Designing a base class and subclasses, and their extension, in C++
Archive - Originally posted on "The Horse's Mouth" - 2015-01-01 13:06:11 - Graham Ellis
My first technical post for 2015 - looking back at some of last year's new C++ examples.
Oh - OK - I'm writing this on 1st January and these examples were written and uploaded yesterday, so they're nothing like as old as it sounds.
On Monday and Tuesday, I wrote classes from scratch and looked at basic design - see [here]. I then added dynamic memory management via the new keyword for heap allocation, and using a vector to store references or pointers to my objects - see [here].
Yesterday, I wrote an example in which in had a base class that contained the common specifications and code for a number of similar types of objects, andthen looked at how that can be extended to provide similar types of objects without code duplication. For the whole course, I was very much stressing Test Driven Development and Behaviour Driven Development, and so my very first piece of code - [here] - provides a test and a specification of the API (application programmer interface) to ensure it compiles. It won't load into a complete program yet.

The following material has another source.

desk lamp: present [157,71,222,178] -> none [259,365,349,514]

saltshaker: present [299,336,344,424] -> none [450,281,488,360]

In the second example - [here] - I have implemented the base class (called "shape") and the subclasses ("ball" and "box") together with "cube" which further derives from "shape". You'll notice how hardly any code is repeated from one section to another, as the common code is shared as far up the tree as possible. Colour and density don't change with the change of shape, so they're in the common code, whereas the volume does change for a ball and a box. The volume for a cube is simply the volume for a box, as a cube (by our definition) is simply the special case of a box.

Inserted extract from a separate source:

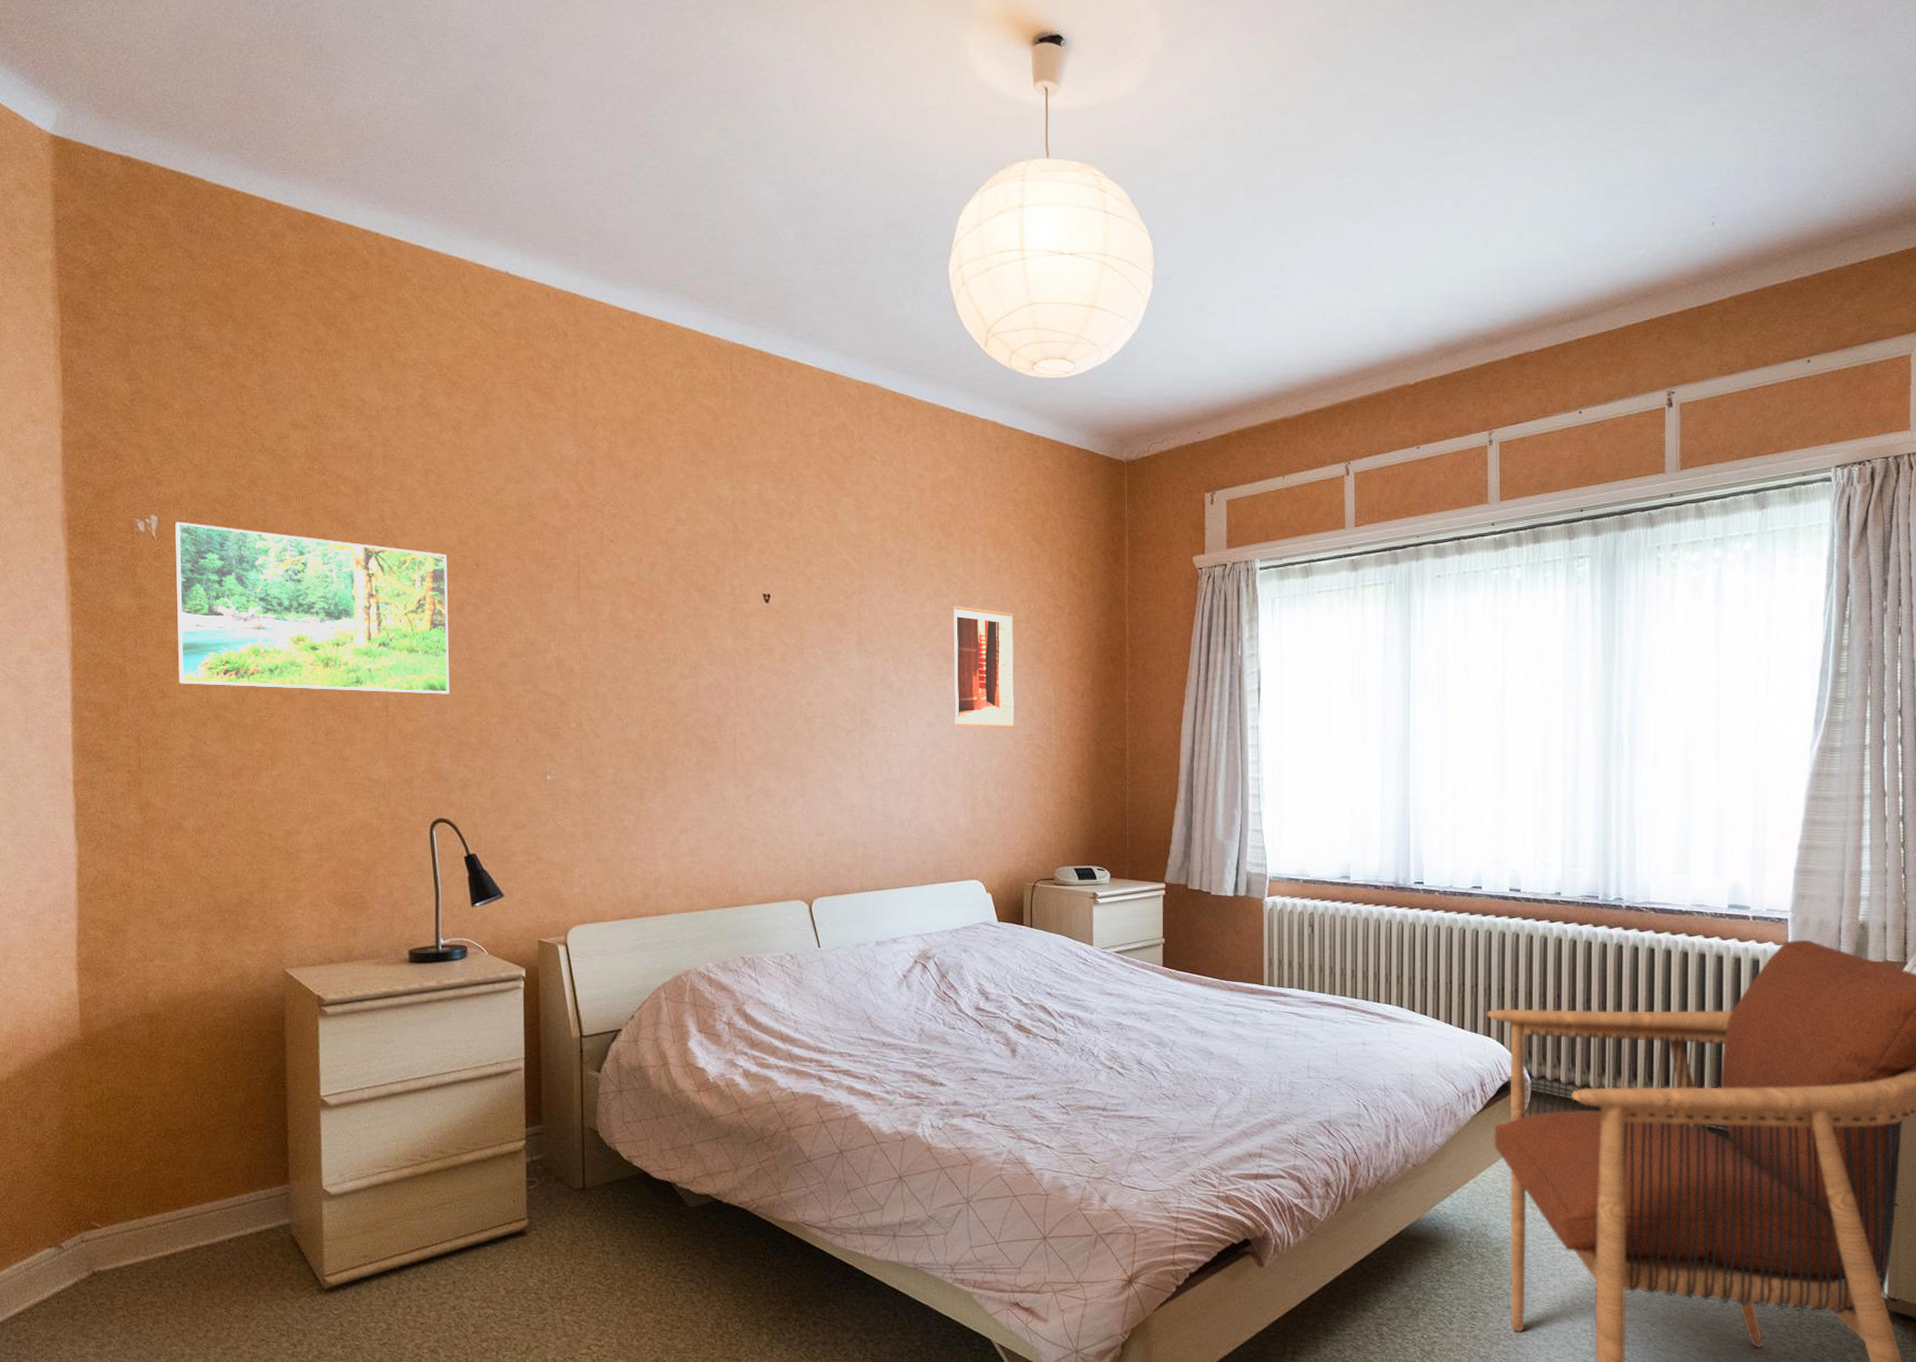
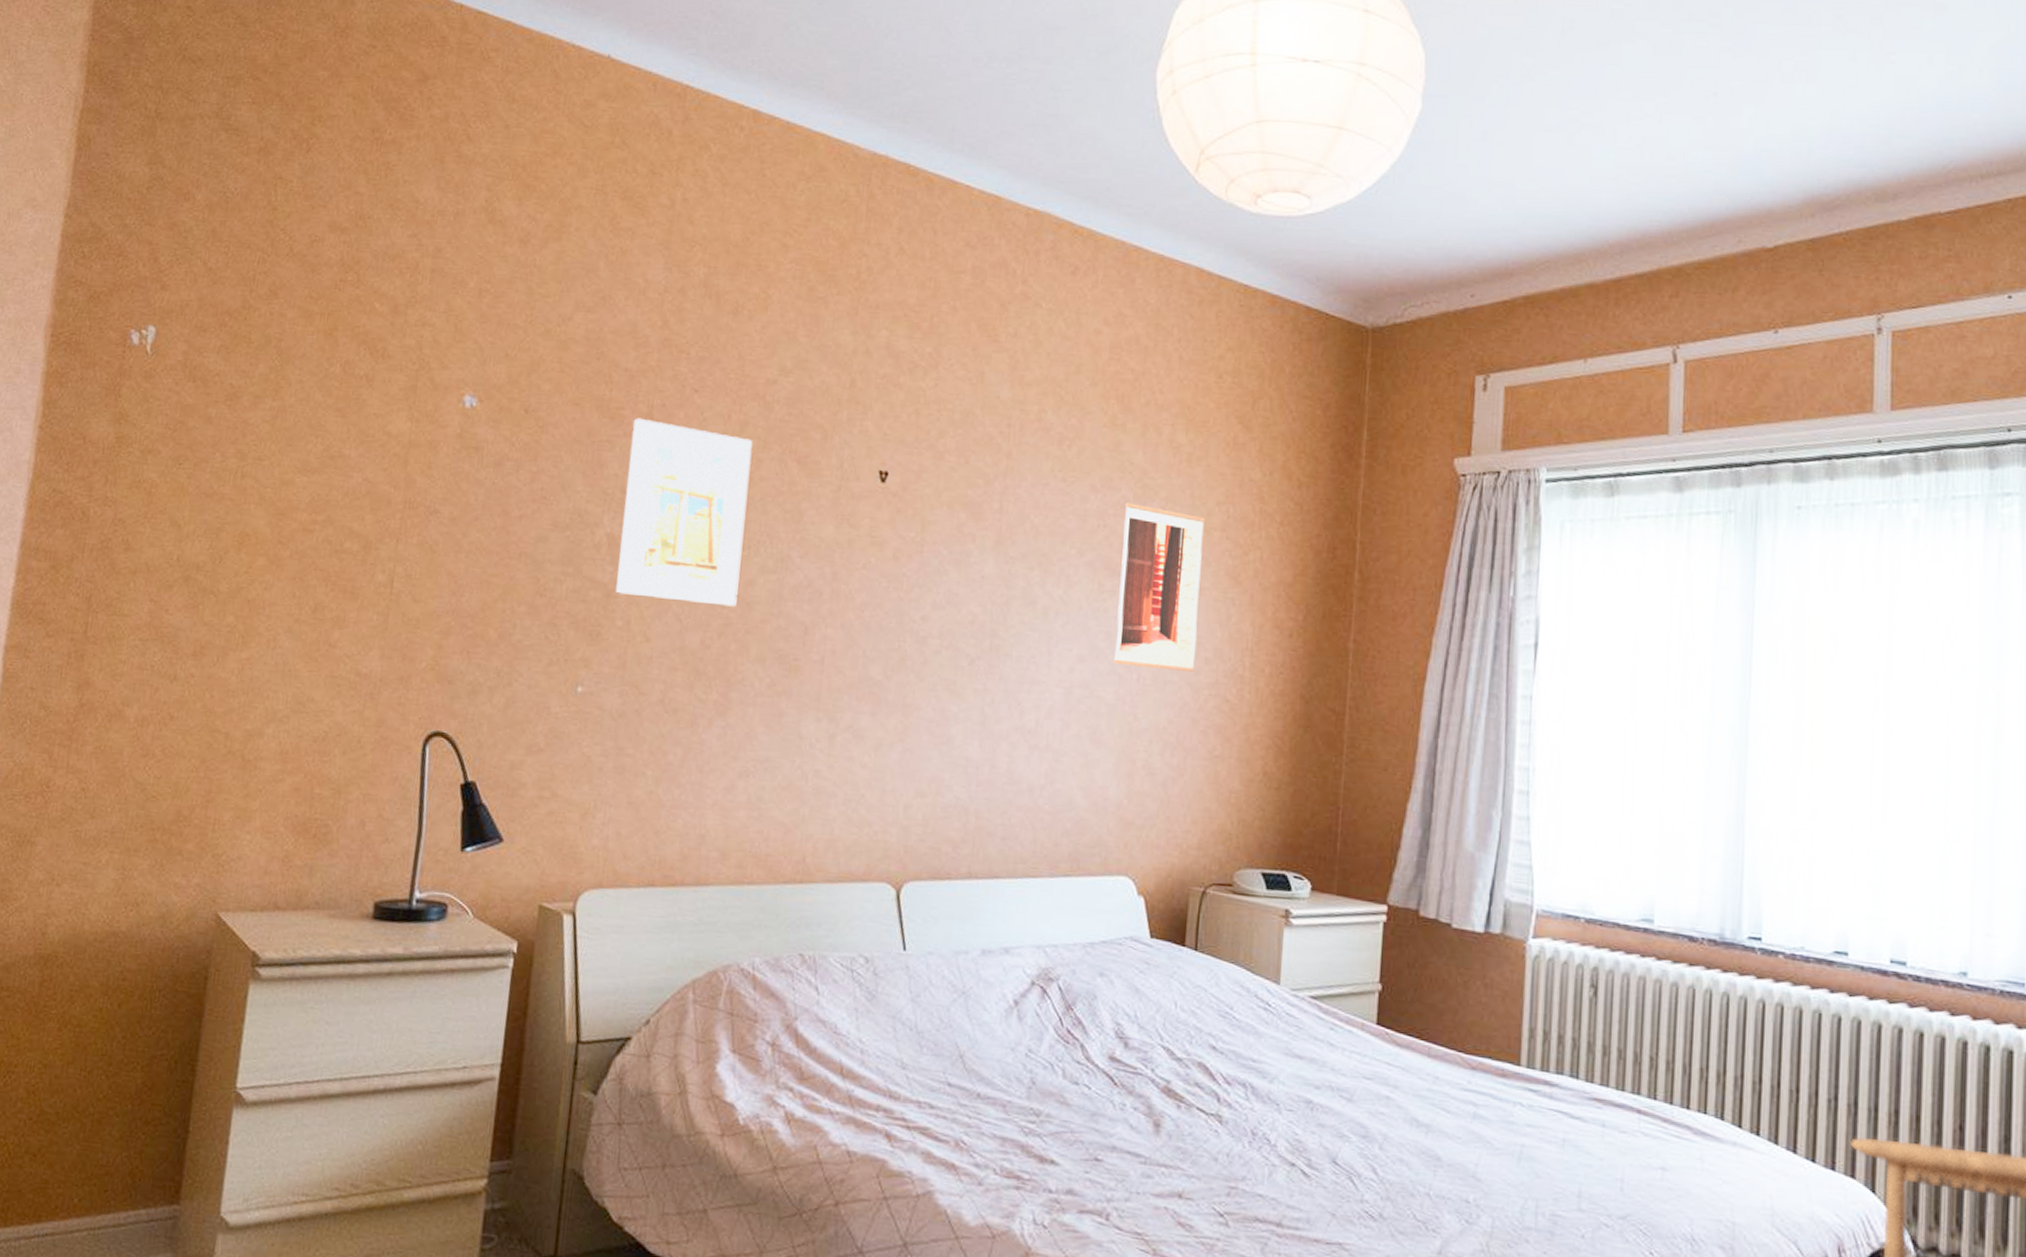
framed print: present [175,521,449,694] -> none [148,335,491,572]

When working out whether incoming data (from a file, for example) relates to boxes, cubes or balls, some logic is required. Naturally, that logic falls within the class code which is looked after by our data type programmer, rather than by our application programmer who just wants to say "here is some data - please work out what object type it is and make the object for me". I have provided a solution to this requirement in the next program - [here] via a static (class) method called "factory"). Nothing special in that name - it's just a convention as raw material is passed in (an incoming string, for example) and manufactured produce (or, rather, and object) is returned.
Further testing was added in the next stage, using the text harness from previous days ([here] for the code [here] for the test harness headers and [here] for the test harness code. And the final example [here] shows operator overloading in C++ ... that may not have been a logical extenion to my demonstration, but it's a subject needed to be covered on our C++ courses and it fitted in here during the presentation.